── Selected excerpt ──

Just this past Tuesday, I had an appointment with my pain control doctor. Gave him the good news that I was feeling really good. I hadn’t needed a shot for nearly a year, was sleeping well, and having no major pain episodes. He was happy. I was happy.
On Wednesday, things went south in a hurry. I do not have the foggiest idea why.
I woke up with a nauseating, head-banging migraine. Haven’t had one of those in a long time. And then the old places in my back kicked in, and by Friday I was in trouble. We had an important birthday party Friday evening, so I took an extra pain pill. Didn’t want to be a wet blanket.
I’m allowed one pill every 6-8 hours, so I decided to do that. I haven’t been using my meds very much at all so this was a major decision. I also chose to make my bed my home for the weekend, and because of the meds I’m sleeping a lot. Starting to feel better, moving more easily. Just moving with extreme care. Keeping my cane handy. Having several conversations with the Lord.
I’ve gotten spoiled over this past year, relatively pain-free. It’s amazing what you can learn to live with, though, and since my old friend PAIN has reared its ugly head again, I’ve realized that, as the saying goes, eternal vigilance is the price of freedom. Freedom from pain, in this case.
I mean, it’s never 100% pain-free. There’s always a little aching, a little jab now and then to remind me that my lower back is still falling apart. But with care, mild exercise, continuing slow weight loss, I’m doing okay.
So this setback has shaken me up a bit. Reminded me of what can happen, with no warning. It’s also made me thankful for good medical care. Knowing that if it doesn’t settle down on its own I can probably get an injection keeps me hopeful, as well.
Anyway, that’s why I’m late with my Sunday Morning Coffee post. It’s almost 2:30 p.m. here in the Eastern Standard time zone. I’m feeling sleepy, but I don’t want to sleep too much now or I’ll be awake in the middle of the night.
Oh, and a Happy Father’s Day to all you dads. I hope you realize how important you are in the lives of your children and grandchildren.

───
── Dataset ──

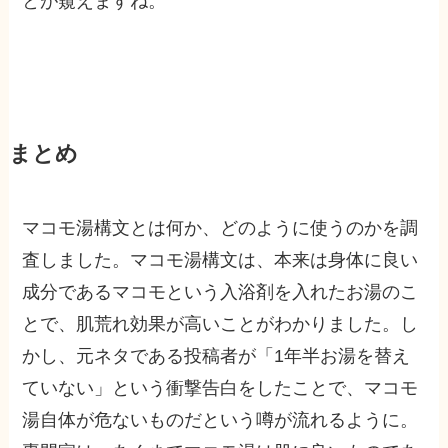
とが窺えますね。
まとめ
マコモ湯構文とは何か、どのように使うのかを調
査しました。マコモ湯構文は、本来は身体に良い
成分であるマコモという入浴剤を入れたお湯のこ
とで、肌荒れ効果が高いことがわかりました。し
かし、元ネタである投稿者が「1年半お湯を替え
ていない」という衝撃告白をしたことで、マコモ
湯自体が危ないものだという噂が流れるように。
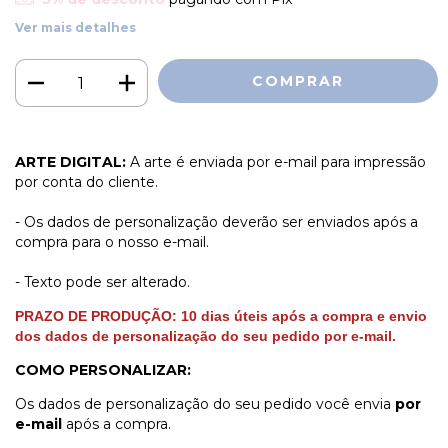
Ver mais detalhes
ARTE DIGITAL:
A arte é enviada por e-mail para impressão
por conta do cliente.
- Os dados de personalização deverão ser enviados após a
compra para o nosso e-mail.
- Texto pode ser alterado.
PRAZO DE PRODUÇÃO:
1
0
dias úteis
após a compra e envio
dos dados de personalização do seu pedido por e-mail.
COMO PERSONALIZAR:
Os dados de personalização do seu pedido você envia
por
e-mail
após a compra.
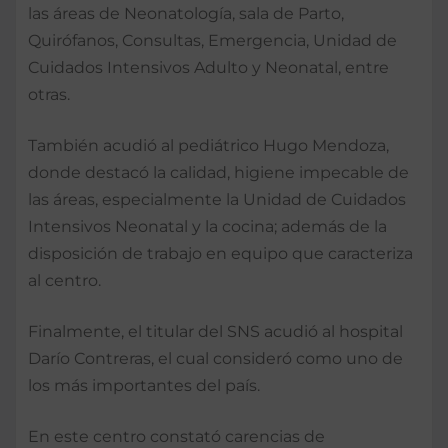
las áreas de Neonatología, sala de Parto,
Quirófanos, Consultas, Emergencia, Unidad de
Cuidados Intensivos Adulto y Neonatal, entre
otras.
También acudió al pediátrico Hugo Mendoza,
donde destacó la calidad, higiene impecable de
las áreas, especialmente la Unidad de Cuidados
Intensivos Neonatal y la cocina; además de la
disposición de trabajo en equipo que caracteriza
al centro.
Finalmente, el titular del SNS acudió al hospital
Darío Contreras, el cual consideró como uno de
los más importantes del país.
En este centro constató carencias de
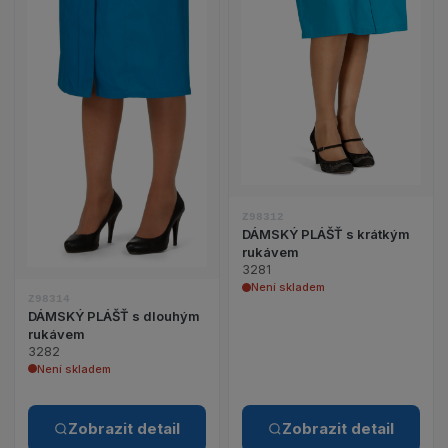
Z98312
DÁMSKÝ PLÁŠŤ s krátkým
rukávem
3281
Není skladem
Z98314
DÁMSKÝ PLÁŠŤ s dlouhým
rukávem
3282
Není skladem
Zobrazit detail
Zobrazit detail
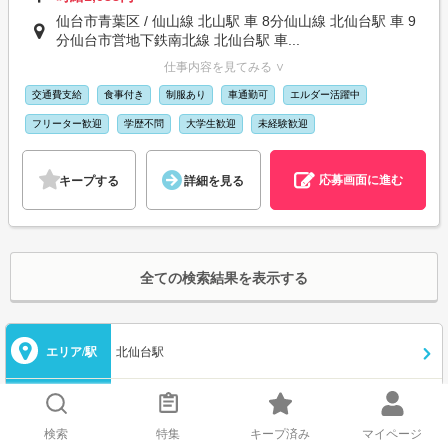
仙台市青葉区 / 仙山線 北山駅 車 8分仙山線 北仙台駅 車 9
分仙台市営地下鉄南北線 北仙台駅 車...
仕事内容を見てみる ∨
交通費支給
食事付き
制服あり
車通勤可
エルダー活躍中
フリーター歓迎
学歴不問
大学生歓迎
未経験歓迎
応募画面に進む
キープする
詳細を見る
全ての検索結果を表示する
エリア/駅
北仙台駅
職種
選択してください
検索
特集
キープ済み
マイページ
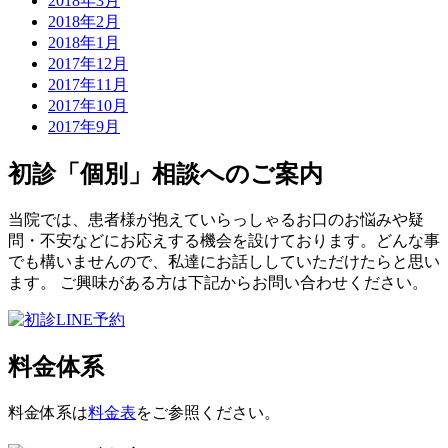
2018年3月
2018年2月
2018年1月
2017年12月
2017年11月
2017年10月
2017年9月
初診「個別」相談へのご案内
当院では、患者様が抱えていらっしゃるお口のお悩みや疑
問・不安などにお応えする機会を設けております。どんな事
でも構いませんので、私達にお話ししていただけたらと思い
ます。 ご興味がある方は下記からお問い合わせください。
料金体系
料金体系は
料金表
をご参照ください。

───

# [Exercise objective]
Answer these questions about the post on the pain setback:
(a) How long had the writer gone without needing a shot?
(b) How often is the writer allowed to take a pain pill?
(c) What time was it in the writer's time zone when the Sunday Morning Coffee post was being written?
These entries come from a different source than the post.

# [Exercise answer]
(a) Nearly a year.
(b) One pill every 6-8 hours.
(c) Almost 2:30 p.m., Eastern Standard time.